## Information provided:
::::::

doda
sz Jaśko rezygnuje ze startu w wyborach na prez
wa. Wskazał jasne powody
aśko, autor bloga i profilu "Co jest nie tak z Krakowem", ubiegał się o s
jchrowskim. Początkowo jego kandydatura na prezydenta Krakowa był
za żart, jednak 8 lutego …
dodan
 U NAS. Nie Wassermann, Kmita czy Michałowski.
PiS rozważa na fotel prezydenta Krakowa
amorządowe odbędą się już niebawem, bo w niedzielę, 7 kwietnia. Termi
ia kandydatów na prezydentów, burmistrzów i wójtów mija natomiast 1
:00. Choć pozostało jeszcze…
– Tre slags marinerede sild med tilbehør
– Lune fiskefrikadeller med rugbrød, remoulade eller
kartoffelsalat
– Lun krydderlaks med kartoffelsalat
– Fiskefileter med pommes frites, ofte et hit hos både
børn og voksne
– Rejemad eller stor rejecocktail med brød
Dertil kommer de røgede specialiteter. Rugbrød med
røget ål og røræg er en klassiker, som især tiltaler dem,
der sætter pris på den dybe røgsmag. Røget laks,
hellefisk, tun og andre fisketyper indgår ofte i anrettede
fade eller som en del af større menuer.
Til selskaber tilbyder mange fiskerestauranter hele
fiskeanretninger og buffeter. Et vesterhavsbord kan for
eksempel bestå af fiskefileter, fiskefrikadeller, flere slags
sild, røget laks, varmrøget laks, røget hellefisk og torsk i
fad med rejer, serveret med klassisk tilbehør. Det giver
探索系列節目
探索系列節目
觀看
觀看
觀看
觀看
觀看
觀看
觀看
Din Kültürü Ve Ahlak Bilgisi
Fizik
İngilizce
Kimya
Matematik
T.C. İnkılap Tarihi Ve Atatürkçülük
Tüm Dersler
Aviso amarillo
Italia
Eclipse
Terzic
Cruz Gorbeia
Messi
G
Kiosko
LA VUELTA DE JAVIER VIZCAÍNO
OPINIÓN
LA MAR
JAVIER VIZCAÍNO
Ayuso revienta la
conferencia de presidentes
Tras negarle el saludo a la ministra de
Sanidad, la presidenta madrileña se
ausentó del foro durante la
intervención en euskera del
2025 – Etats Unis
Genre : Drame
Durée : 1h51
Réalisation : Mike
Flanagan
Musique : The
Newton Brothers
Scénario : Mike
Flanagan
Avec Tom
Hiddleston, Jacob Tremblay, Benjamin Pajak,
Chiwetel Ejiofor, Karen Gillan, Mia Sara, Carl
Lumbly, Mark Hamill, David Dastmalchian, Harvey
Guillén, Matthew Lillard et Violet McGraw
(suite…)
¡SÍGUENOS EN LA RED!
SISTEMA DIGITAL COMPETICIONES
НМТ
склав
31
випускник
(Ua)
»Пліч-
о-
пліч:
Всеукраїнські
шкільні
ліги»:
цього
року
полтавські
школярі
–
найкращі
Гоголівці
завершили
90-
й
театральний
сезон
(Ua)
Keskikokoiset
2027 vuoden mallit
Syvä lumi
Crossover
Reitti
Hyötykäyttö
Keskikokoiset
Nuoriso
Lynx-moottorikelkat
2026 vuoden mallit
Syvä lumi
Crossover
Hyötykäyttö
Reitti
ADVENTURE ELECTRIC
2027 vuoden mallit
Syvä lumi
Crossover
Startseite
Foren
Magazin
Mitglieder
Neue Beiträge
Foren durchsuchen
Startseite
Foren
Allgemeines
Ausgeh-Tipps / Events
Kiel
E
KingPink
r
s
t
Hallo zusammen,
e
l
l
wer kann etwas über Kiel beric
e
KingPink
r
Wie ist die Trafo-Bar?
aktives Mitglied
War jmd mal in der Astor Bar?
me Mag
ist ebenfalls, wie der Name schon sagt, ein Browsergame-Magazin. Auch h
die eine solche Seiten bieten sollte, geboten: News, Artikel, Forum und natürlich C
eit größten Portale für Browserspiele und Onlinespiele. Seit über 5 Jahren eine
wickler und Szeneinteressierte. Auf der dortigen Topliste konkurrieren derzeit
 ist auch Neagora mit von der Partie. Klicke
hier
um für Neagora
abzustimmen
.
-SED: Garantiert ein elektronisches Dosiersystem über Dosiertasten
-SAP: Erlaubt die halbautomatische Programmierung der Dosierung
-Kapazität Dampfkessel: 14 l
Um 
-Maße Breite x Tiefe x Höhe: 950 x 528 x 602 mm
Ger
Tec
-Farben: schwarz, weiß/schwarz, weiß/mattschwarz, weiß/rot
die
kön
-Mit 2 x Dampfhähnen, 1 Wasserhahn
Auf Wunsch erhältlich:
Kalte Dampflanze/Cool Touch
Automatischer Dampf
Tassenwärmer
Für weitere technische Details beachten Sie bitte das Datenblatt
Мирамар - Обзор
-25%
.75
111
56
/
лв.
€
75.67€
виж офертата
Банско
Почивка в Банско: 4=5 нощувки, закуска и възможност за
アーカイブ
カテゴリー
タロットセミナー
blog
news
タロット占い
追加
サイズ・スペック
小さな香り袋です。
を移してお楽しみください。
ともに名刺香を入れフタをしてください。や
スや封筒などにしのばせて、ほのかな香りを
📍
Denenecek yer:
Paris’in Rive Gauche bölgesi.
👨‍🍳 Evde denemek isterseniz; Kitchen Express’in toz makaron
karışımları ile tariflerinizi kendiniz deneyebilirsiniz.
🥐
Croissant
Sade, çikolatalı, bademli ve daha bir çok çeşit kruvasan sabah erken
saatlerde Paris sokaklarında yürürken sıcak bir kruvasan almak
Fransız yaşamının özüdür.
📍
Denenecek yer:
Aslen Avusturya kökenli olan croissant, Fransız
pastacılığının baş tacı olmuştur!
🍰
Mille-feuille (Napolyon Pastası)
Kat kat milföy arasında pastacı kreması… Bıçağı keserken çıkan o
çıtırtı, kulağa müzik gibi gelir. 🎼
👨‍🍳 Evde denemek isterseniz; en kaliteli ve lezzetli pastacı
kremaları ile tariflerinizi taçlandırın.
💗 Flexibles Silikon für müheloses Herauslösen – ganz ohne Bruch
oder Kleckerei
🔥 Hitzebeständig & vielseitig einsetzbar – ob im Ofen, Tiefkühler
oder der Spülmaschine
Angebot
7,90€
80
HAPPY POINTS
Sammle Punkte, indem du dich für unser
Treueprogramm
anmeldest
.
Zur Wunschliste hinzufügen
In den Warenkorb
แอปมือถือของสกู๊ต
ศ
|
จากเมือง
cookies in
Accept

::::::

## What the task requires:
Write each record out again exactly.

## Completed exercise:
doda
sz Jaśko rezygnuje ze startu w wyborach na prez
wa. Wskazał jasne powody
aśko, autor bloga i profilu "Co jest nie tak z Krakowem", ubiegał się o s
jchrowskim. Początkowo jego kandydatura na prezydenta Krakowa był
za żart, jednak 8 lutego …
dodan
 U NAS. Nie Wassermann, Kmita czy Michałowski.
PiS rozważa na fotel prezydenta Krakowa
amorządowe odbędą się już niebawem, bo w niedzielę, 7 kwietnia. Termi
ia kandydatów na prezydentów, burmistrzów i wójtów mija natomiast 1
:00. Choć pozostało jeszcze…
– Tre slags marinerede sild med tilbehør
– Lune fiskefrikadeller med rugbrød, remoulade eller
kartoffelsalat
– Lun krydderlaks med kartoffelsalat
– Fiskefileter med pommes frites, ofte et hit hos både
børn og voksne
– Rejemad eller stor rejecocktail med brød
Dertil kommer de røgede specialiteter. Rugbrød med
røget ål og røræg er en klassiker, som især tiltaler dem,
der sætter pris på den dybe røgsmag. Røget laks,
hellefisk, tun og andre fisketyper indgår ofte i anrettede
fade eller som en del af større menuer.
Til selskaber tilbyder mange fiskerestauranter hele
fiskeanretninger og buffeter. Et vesterhavsbord kan for
eksempel bestå af fiskefileter, fiskefrikadeller, flere slags
sild, røget laks, varmrøget laks, røget hellefisk og torsk i
fad med rejer, serveret med klassisk tilbehør. Det giver
探索系列節目
探索系列節目
觀看
觀看
觀看
觀看
觀看
觀看
觀看
Din Kültürü Ve Ahlak Bilgisi
Fizik
İngilizce
Kimya
Matematik
T.C. İnkılap Tarihi Ve Atatürkçülük
Tüm Dersler
Aviso amarillo
Italia
Eclipse
Terzic
Cruz Gorbeia
Messi
G
Kiosko
LA VUELTA DE JAVIER VIZCAÍNO
OPINIÓN
LA MAR
JAVIER VIZCAÍNO
Ayuso revienta la
conferencia de presidentes
Tras negarle el saludo a la ministra de
Sanidad, la presidenta madrileña se
ausentó del foro durante la
intervención en euskera del
2025 – Etats Unis
Genre : Drame
Durée : 1h51
Réalisation : Mike
Flanagan
Musique : The
Newton Brothers
Scénario : Mike
Flanagan
Avec Tom
Hiddleston, Jacob Tremblay, Benjamin Pajak,
Chiwetel Ejiofor, Karen Gillan, Mia Sara, Carl
Lumbly, Mark Hamill, David Dastmalchian, Harvey
Guillén, Matthew Lillard et Violet McGraw
(suite…)
¡SÍGUENOS EN LA RED!
SISTEMA DIGITAL COMPETICIONES
НМТ
склав
31
випускник
(Ua)
»Пліч-
о-
пліч:
Всеукраїнські
шкільні
ліги»:
цього
року
полтавські
школярі
–
найкращі
Гоголівці
завершили
90-
й
театральний
сезон
(Ua)
Keskikokoiset
2027 vuoden mallit
Syvä lumi
Crossover
Reitti
Hyötykäyttö
Keskikokoiset
Nuoriso
Lynx-moottorikelkat
2026 vuoden mallit
Syvä lumi
Crossover
Hyötykäyttö
Reitti
ADVENTURE ELECTRIC
2027 vuoden mallit
Syvä lumi
Crossover
Startseite
Foren
Magazin
Mitglieder
Neue Beiträge
Foren durchsuchen
Startseite
Foren
Allgemeines
Ausgeh-Tipps / Events
Kiel
E
KingPink
r
s
t
Hallo zusammen,
e
l
l
wer kann etwas über Kiel beric
e
KingPink
r
Wie ist die Trafo-Bar?
aktives Mitglied
War jmd mal in der Astor Bar?
me Mag
ist ebenfalls, wie der Name schon sagt, ein Browsergame-Magazin. Auch h
die eine solche Seiten bieten sollte, geboten: News, Artikel, Forum und natürlich C
eit größten Portale für Browserspiele und Onlinespiele. Seit über 5 Jahren eine
wickler und Szeneinteressierte. Auf der dortigen Topliste konkurrieren derzeit
 ist auch Neagora mit von der Partie. Klicke
hier
um für Neagora
abzustimmen
.
-SED: Garantiert ein elektronisches Dosiersystem über Dosiertasten
-SAP: Erlaubt die halbautomatische Programmierung der Dosierung
-Kapazität Dampfkessel: 14 l
Um 
-Maße Breite x Tiefe x Höhe: 950 x 528 x 602 mm
Ger
Tec
-Farben: schwarz, weiß/schwarz, weiß/mattschwarz, weiß/rot
die
kön
-Mit 2 x Dampfhähnen, 1 Wasserhahn
Auf Wunsch erhältlich:
Kalte Dampflanze/Cool Touch
Automatischer Dampf
Tassenwärmer
Für weitere technische Details beachten Sie bitte das Datenblatt
Мирамар - Обзор
-25%
.75
111
56
/
лв.
€
75.67€
виж офертата
Банско
Почивка в Банско: 4=5 нощувки, закуска и възможност за
アーカイブ
カテゴリー
タロットセミナー
blog
news
タロット占い
追加
サイズ・スペック
小さな香り袋です。
を移してお楽しみください。
ともに名刺香を入れフタをしてください。や
スや封筒などにしのばせて、ほのかな香りを
📍
Denenecek yer:
Paris’in Rive Gauche bölgesi.
👨‍🍳 Evde denemek isterseniz; Kitchen Express’in toz makaron
karışımları ile tariflerinizi kendiniz deneyebilirsiniz.
🥐
Croissant
Sade, çikolatalı, bademli ve daha bir çok çeşit kruvasan sabah erken
saatlerde Paris sokaklarında yürürken sıcak bir kruvasan almak
Fransız yaşamının özüdür.
📍
Denenecek yer:
Aslen Avusturya kökenli olan croissant, Fransız
pastacılığının baş tacı olmuştur!
🍰
Mille-feuille (Napolyon Pastası)
Kat kat milföy arasında pastacı kreması… Bıçağı keserken çıkan o
çıtırtı, kulağa müzik gibi gelir. 🎼
👨‍🍳 Evde denemek isterseniz; en kaliteli ve lezzetli pastacı
kremaları ile tariflerinizi taçlandırın.
💗 Flexibles Silikon für müheloses Herauslösen – ganz ohne Bruch
oder Kleckerei
🔥 Hitzebeständig & vielseitig einsetzbar – ob im Ofen, Tiefkühler
oder der Spülmaschine
Angebot
7,90€
80
HAPPY POINTS
Sammle Punkte, indem du dich für unser
Treueprogramm
anmeldest
.
Zur Wunschliste hinzufügen
In den Warenkorb
แอปมือถือของสกู๊ต
ศ
|
จากเมือง
cookies in
Accept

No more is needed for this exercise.